We’ve introduced the constant model: a model that summarizes all of the data by a single value. To fit the constant model, we chose a loss function that measured how well a given constant fits a data value, and we computed the average loss over all of the data values. We saw that depending on the choice of loss function, we get a different minimizing value: we found that the mean minimizes the average squared error (MSE), and the median minimizes the average absolute error (MAE). We also discussed how we can incorporate context and knowledge of our problem to pick a loss function.
The idea of fitting models through loss minimization ties simple summary statistics—like the mean, median, and mode—to more complex modeling situations. The steps we took to model our data apply to many modeling scenarios:
Select the form of a model (such as the constant model)
Select a loss function (such as absolute error)
Fit the model by minimizing the loss over all the data (such as average loss)
For the rest of this book, our modeling techniques expand upon one or more of these steps. We introduce new models (1), new loss functions (2), and new techniques for minimizing loss (3).
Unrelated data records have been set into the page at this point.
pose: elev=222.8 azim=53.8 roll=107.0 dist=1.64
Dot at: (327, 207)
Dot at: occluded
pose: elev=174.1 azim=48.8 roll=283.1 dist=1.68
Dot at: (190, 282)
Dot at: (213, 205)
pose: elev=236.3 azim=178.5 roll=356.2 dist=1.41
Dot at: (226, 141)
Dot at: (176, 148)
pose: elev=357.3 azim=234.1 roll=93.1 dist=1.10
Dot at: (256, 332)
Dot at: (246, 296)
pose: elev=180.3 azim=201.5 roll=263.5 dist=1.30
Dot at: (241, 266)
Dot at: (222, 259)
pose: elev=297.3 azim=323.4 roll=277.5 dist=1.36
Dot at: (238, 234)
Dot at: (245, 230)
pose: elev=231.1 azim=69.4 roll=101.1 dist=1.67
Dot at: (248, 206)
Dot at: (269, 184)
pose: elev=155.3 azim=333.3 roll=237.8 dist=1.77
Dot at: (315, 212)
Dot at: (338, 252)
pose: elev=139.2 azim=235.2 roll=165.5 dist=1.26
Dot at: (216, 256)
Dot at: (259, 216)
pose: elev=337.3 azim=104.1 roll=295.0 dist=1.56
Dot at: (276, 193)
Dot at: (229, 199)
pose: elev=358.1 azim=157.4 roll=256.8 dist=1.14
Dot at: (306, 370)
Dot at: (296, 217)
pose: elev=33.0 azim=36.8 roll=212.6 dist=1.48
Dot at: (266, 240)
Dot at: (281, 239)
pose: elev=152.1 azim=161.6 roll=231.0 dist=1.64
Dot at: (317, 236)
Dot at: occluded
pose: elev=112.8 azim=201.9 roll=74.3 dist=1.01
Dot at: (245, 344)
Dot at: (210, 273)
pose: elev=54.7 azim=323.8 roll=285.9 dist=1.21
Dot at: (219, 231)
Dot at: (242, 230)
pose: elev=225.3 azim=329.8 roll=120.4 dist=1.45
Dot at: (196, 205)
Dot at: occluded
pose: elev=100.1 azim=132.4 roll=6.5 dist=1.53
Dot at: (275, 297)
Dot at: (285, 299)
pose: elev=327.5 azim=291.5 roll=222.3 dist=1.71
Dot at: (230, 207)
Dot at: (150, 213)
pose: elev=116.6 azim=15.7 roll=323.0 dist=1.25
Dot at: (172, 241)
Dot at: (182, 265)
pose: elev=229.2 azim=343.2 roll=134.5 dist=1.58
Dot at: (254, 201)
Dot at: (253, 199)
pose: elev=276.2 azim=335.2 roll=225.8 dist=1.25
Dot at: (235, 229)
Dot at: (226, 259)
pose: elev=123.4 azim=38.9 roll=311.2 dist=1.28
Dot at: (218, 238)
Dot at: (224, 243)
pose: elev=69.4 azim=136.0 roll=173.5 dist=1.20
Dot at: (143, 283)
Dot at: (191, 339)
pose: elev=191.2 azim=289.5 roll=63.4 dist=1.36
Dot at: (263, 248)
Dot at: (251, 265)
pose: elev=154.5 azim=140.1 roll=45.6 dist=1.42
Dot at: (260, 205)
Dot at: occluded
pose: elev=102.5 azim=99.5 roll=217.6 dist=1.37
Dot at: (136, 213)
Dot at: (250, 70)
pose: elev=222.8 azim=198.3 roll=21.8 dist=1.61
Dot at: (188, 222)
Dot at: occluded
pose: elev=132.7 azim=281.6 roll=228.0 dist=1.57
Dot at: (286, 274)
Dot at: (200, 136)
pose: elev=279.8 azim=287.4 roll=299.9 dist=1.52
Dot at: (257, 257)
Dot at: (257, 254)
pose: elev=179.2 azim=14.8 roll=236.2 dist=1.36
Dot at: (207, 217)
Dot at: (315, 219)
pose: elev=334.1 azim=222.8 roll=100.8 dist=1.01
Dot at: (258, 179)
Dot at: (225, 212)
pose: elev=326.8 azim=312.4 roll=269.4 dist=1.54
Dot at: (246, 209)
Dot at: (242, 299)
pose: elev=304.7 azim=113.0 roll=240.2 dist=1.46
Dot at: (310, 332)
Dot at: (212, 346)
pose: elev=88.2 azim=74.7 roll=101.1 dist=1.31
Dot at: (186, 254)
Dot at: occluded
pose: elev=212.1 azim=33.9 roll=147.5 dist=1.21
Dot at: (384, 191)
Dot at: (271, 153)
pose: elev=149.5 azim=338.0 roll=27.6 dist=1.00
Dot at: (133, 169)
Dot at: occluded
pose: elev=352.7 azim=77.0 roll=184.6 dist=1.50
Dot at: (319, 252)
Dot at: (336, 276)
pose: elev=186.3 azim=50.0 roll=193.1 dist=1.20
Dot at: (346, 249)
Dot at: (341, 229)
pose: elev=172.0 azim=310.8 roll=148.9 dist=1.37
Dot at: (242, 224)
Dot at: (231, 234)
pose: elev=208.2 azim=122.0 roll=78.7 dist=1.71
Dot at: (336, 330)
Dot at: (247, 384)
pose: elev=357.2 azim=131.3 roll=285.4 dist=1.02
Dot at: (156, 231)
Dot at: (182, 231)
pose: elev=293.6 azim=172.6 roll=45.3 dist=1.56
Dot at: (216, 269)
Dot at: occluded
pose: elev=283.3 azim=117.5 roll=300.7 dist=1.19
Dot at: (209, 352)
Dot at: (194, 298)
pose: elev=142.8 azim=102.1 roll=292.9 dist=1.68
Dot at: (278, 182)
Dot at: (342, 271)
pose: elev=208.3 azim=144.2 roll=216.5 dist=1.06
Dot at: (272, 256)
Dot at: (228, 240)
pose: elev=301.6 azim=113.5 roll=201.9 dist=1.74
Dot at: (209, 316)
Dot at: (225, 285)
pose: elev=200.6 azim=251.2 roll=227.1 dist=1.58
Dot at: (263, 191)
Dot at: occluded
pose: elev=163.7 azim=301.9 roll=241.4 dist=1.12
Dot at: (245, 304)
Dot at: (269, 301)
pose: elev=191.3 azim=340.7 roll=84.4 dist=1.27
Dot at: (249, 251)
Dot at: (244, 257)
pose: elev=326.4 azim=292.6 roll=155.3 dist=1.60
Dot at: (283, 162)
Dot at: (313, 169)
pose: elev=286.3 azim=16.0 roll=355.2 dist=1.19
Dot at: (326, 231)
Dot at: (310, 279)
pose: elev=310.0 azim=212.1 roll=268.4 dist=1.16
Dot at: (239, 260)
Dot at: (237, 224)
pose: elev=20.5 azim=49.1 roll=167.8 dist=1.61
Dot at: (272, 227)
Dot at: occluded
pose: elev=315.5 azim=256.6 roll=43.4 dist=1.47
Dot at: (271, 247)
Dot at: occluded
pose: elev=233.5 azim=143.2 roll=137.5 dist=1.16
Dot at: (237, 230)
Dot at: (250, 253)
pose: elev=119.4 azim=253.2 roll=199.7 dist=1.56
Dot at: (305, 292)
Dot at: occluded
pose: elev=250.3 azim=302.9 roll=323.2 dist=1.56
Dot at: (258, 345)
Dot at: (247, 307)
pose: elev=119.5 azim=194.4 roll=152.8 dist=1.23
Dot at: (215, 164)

The next chapter revisits the study of a bus arriving late at its stop. This time, we present the problem as a case study and visit all stages of the data science lifecycle. By going through these stages, we make some unusual discoveries; when we augment our analysis by considering data scope and using an urn to simulate a rider arriving at the bus stop, we find that modeling bus lateness is not the same as modeling the rider’s experience waiting for a bus.